Ironically, Zapar's initial call to MultiAd—part of a six-company road show in Peoria—had been set up on behalf of Oracle's database business. A rep from Oracle's core technology group even accompanied Zapar to MultiAd's offices to suss out potential reasons to upgrade. Then, as the meeting wound down, Zapar asked: Is there anything else MultiAd needed to know?

The answer: Did Zapar know of any financial applications that would work with Oracle's database?

Zapar put on his applications hat, telling the CIO—and then the CFO—about the Oracle E-Business Suite. "While I'm talking, the core tech guy is tapping his fingers and looking at the ceiling," Zapar said. "We agreed that I should come back later with my own salespeople, talk about their business processes and understand how the Oracle applications can help them."

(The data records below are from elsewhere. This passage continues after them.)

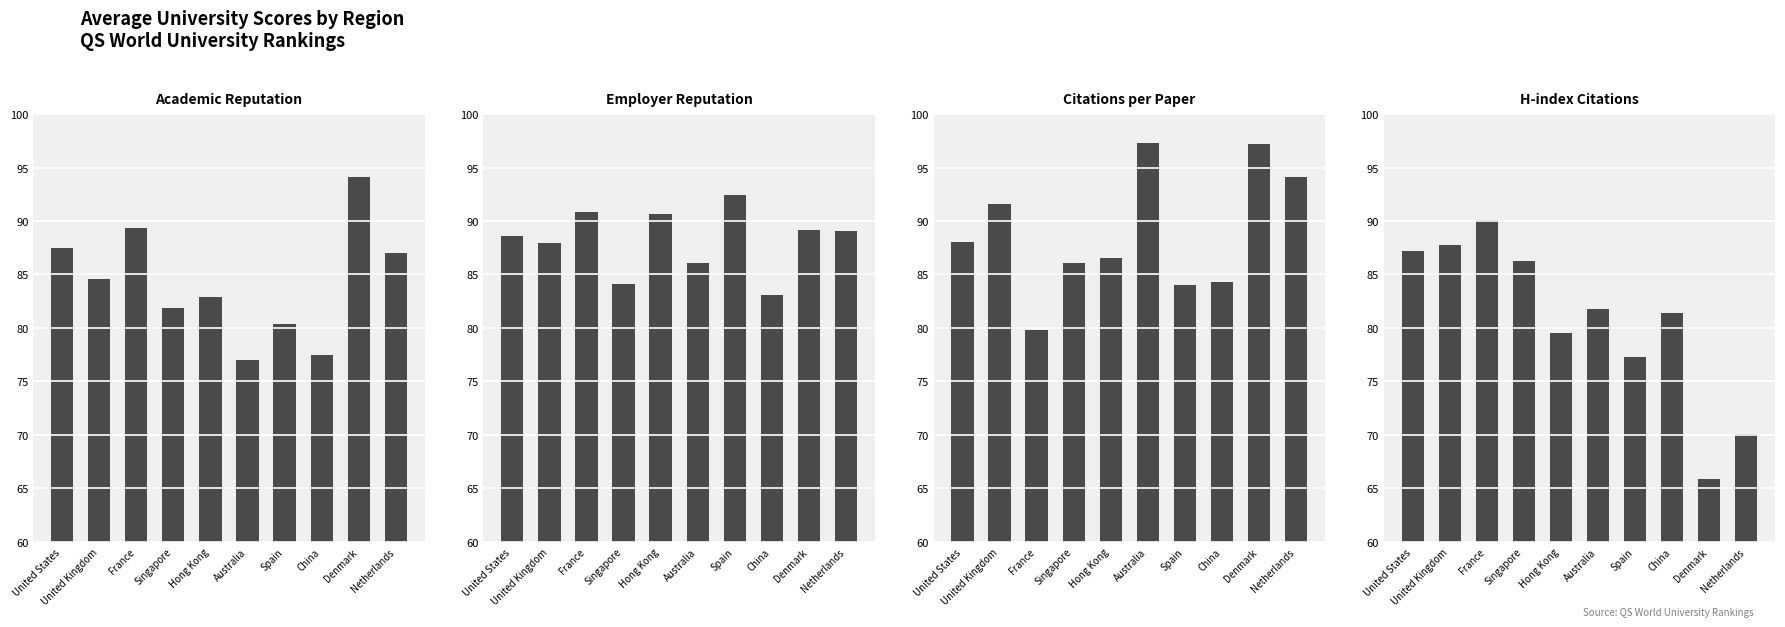

What position from the left is United States?

1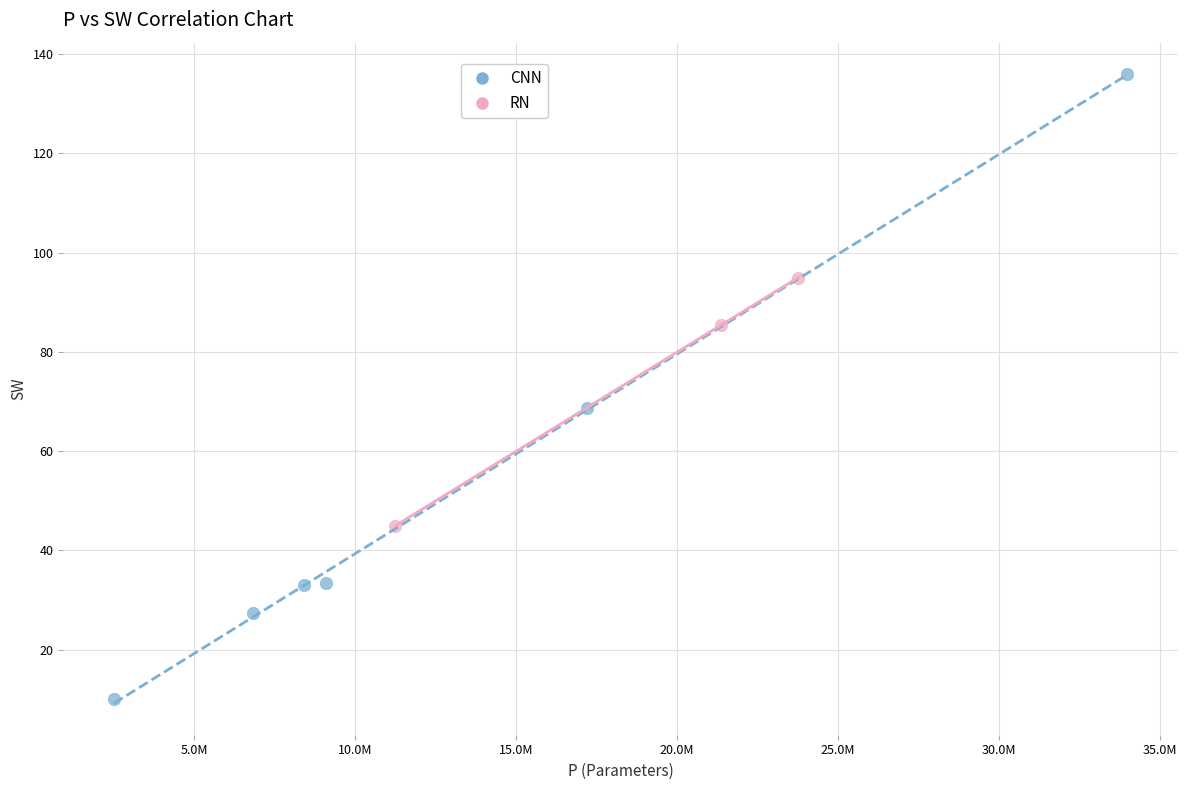

Which series contains the lowest Y value?

CNN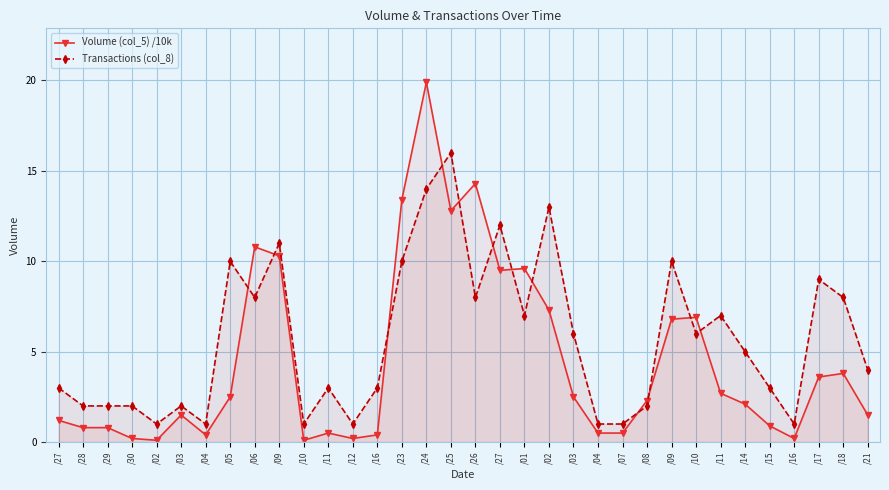

True or false: Transactions (col_8) has more than 0 points higher than both neighbors.

True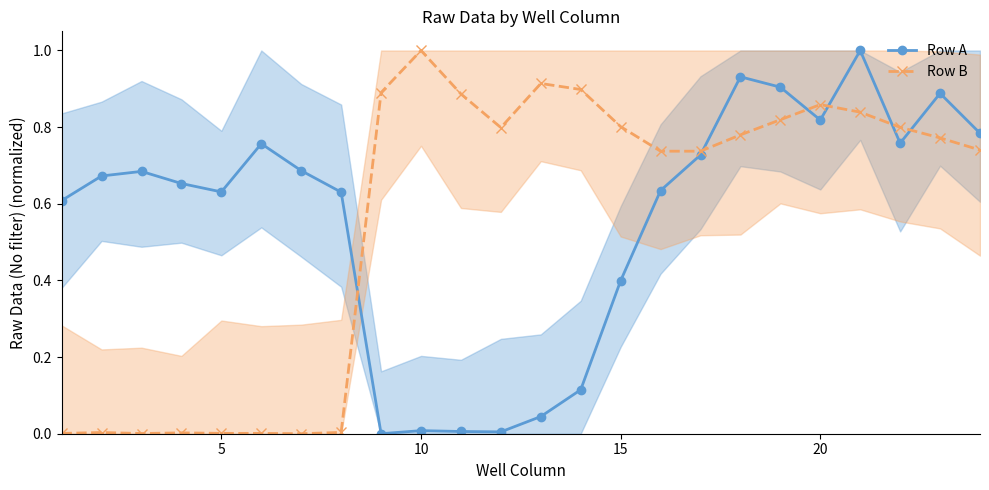

How many distinct data groups are displayed?

2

More than a year later, in 2003, MultiAd bought Oracle E-Business Suite. Over the course of 2004, Re-Quest's team helped MultiAd create a single financial system to handle its accounts receivable, accounts payable, general ledger and inventory. That single system will save at least six workdays a month by eliminating the need to hand-enter information between the different functions, Vaughn said. Earlier this month, MultiAd placed new orders for Oracle's CRM, Human Resources and Project Costing modules.

It's important to note that Re-Quest started this process long before Oracle introduced Special Edition, its E-Business Suite packaged and priced specifically for the small-business market. Yet Re-Quest sold the whole soup-to-nuts solution—starting with what the customer needed immediately, then laying out a growth path enabling online invoices, business-intelligence analysis and a Web site for taking orders.

"We differentiated Oracle Financials applications from the other vendors MultiAd was looking at—not because it's particularly sexy, but because it addressed the big picture vision of where they could go," Zapar said. "An Oracle rep will try to get a quick transaction and then get out and forget about the implementation. But Oracle didn't even know who this company was, even though it had been a database customer. We helped MultiAd start today and then grow."